Exercise requirements:
Transcribe the records word for word. Leave every picture out.

Available records:

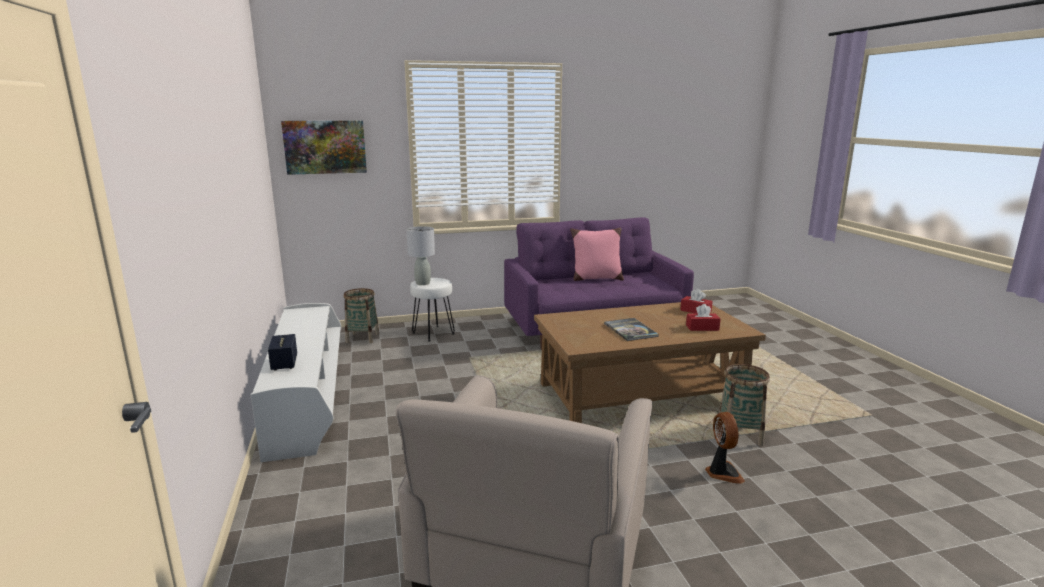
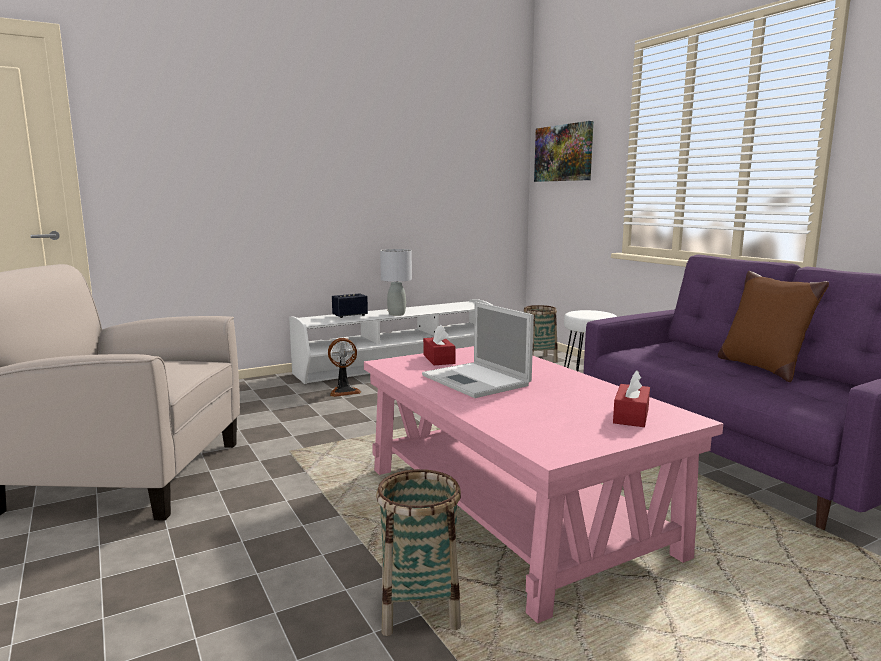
camera: 75 degrees right, 5 degrees down
grey table lamp [406,226,435,285] -> grey table lamp moved to [380,249,412,316]
brown coffee table [534,302,766,423] -> pink coffee table [364,346,724,623]
pink pillow [570,227,624,281] -> brown pillow [718,271,829,382]
book [604,318,659,341] -> laptop [422,302,534,398]
red tissue box [686,304,721,331] -> red tissue box moved to [423,325,455,365]
fan [705,412,745,484] -> fan moved to [328,338,361,397]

Reply:
camera: 75 degrees right, 5 degrees down
grey table lamp [406,226,435,285] -> grey table lamp moved to [380,249,412,316]
brown coffee table [534,302,766,423] -> pink coffee table [364,346,724,623]
pink pillow [570,227,624,281] -> brown pillow [718,271,829,382]
book [604,318,659,341] -> laptop [422,302,534,398]
red tissue box [686,304,721,331] -> red tissue box moved to [423,325,455,365]
fan [705,412,745,484] -> fan moved to [328,338,361,397]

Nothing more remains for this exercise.